:: TASK MATERIAL ::
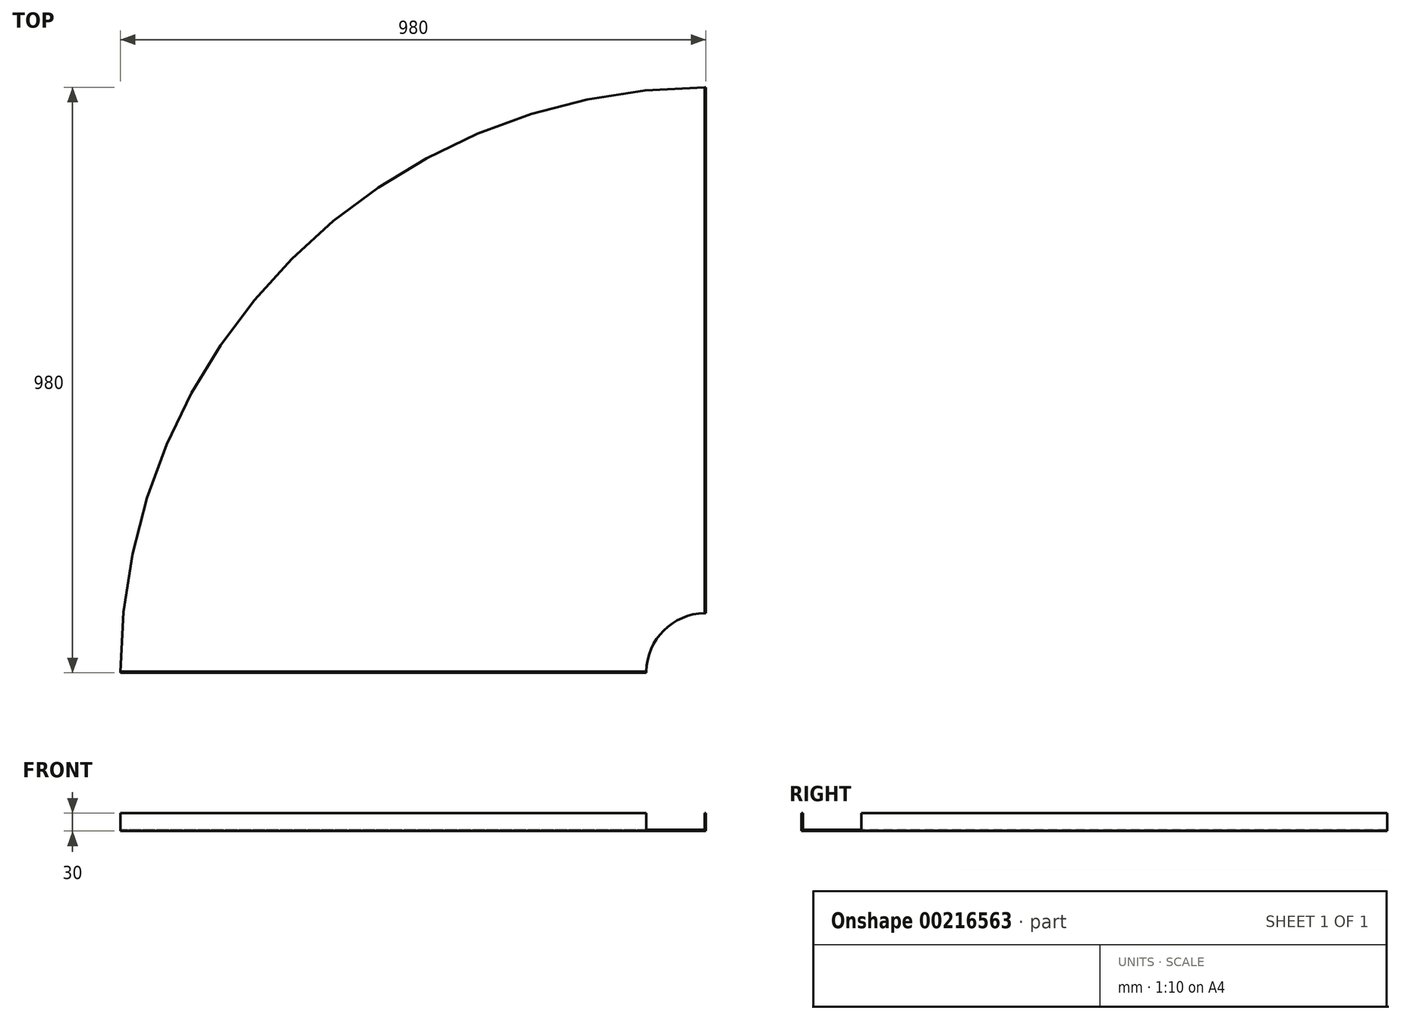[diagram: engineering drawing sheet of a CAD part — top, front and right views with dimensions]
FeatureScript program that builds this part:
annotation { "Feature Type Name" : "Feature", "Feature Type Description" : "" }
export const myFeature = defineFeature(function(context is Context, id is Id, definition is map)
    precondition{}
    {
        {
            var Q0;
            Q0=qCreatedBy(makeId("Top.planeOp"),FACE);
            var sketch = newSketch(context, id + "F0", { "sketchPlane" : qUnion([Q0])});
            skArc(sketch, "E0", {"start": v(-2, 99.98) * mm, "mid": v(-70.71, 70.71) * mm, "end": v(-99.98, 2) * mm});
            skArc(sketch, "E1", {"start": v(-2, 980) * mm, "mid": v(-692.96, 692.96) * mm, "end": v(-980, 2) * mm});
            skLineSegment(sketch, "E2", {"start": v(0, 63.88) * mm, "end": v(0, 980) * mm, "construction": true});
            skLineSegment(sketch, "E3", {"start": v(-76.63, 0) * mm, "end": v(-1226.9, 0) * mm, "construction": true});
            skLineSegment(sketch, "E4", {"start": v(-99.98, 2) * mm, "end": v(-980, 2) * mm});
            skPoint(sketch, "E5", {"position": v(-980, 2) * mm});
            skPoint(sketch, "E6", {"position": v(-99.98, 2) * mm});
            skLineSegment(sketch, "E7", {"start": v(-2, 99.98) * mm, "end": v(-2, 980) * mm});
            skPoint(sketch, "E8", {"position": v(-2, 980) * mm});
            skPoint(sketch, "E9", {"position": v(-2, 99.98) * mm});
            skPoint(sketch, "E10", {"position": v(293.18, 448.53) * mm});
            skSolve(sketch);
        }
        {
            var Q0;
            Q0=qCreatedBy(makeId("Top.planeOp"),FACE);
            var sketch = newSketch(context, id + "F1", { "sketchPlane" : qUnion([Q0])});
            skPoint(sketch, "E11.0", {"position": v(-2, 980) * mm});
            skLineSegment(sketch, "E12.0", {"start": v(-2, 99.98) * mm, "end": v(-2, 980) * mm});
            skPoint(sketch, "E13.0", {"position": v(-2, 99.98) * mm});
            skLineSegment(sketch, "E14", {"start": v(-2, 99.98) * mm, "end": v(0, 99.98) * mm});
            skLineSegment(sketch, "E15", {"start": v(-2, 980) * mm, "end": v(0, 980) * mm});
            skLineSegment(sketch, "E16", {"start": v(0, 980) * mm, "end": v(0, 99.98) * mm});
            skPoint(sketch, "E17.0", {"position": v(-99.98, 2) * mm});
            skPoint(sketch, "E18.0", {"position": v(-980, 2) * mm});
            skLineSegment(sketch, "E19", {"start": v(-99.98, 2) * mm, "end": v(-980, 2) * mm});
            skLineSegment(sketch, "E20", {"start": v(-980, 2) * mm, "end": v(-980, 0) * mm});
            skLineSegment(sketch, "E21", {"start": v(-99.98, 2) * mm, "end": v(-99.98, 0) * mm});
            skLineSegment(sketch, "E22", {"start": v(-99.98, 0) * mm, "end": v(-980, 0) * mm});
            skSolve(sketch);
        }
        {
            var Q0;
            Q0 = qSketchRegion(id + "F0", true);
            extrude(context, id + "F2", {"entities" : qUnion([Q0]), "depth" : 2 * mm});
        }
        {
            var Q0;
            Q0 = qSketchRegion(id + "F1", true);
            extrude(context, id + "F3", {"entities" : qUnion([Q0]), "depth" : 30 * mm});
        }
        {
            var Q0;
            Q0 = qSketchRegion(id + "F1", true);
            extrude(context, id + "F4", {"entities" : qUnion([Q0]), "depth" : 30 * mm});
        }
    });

:: TO BE DONE ::
Locate each line in the records that contains the string "entities" and copy those lines.

:: CORRECT RESULT ::
            extrude(context, id + "F2", {"entities" : qUnion([Q0]), "depth" : 2 * mm});
            extrude(context, id + "F3", {"entities" : qUnion([Q0]), "depth" : 30 * mm});
            extrude(context, id + "F4", {"entities" : qUnion([Q0]), "depth" : 30 * mm});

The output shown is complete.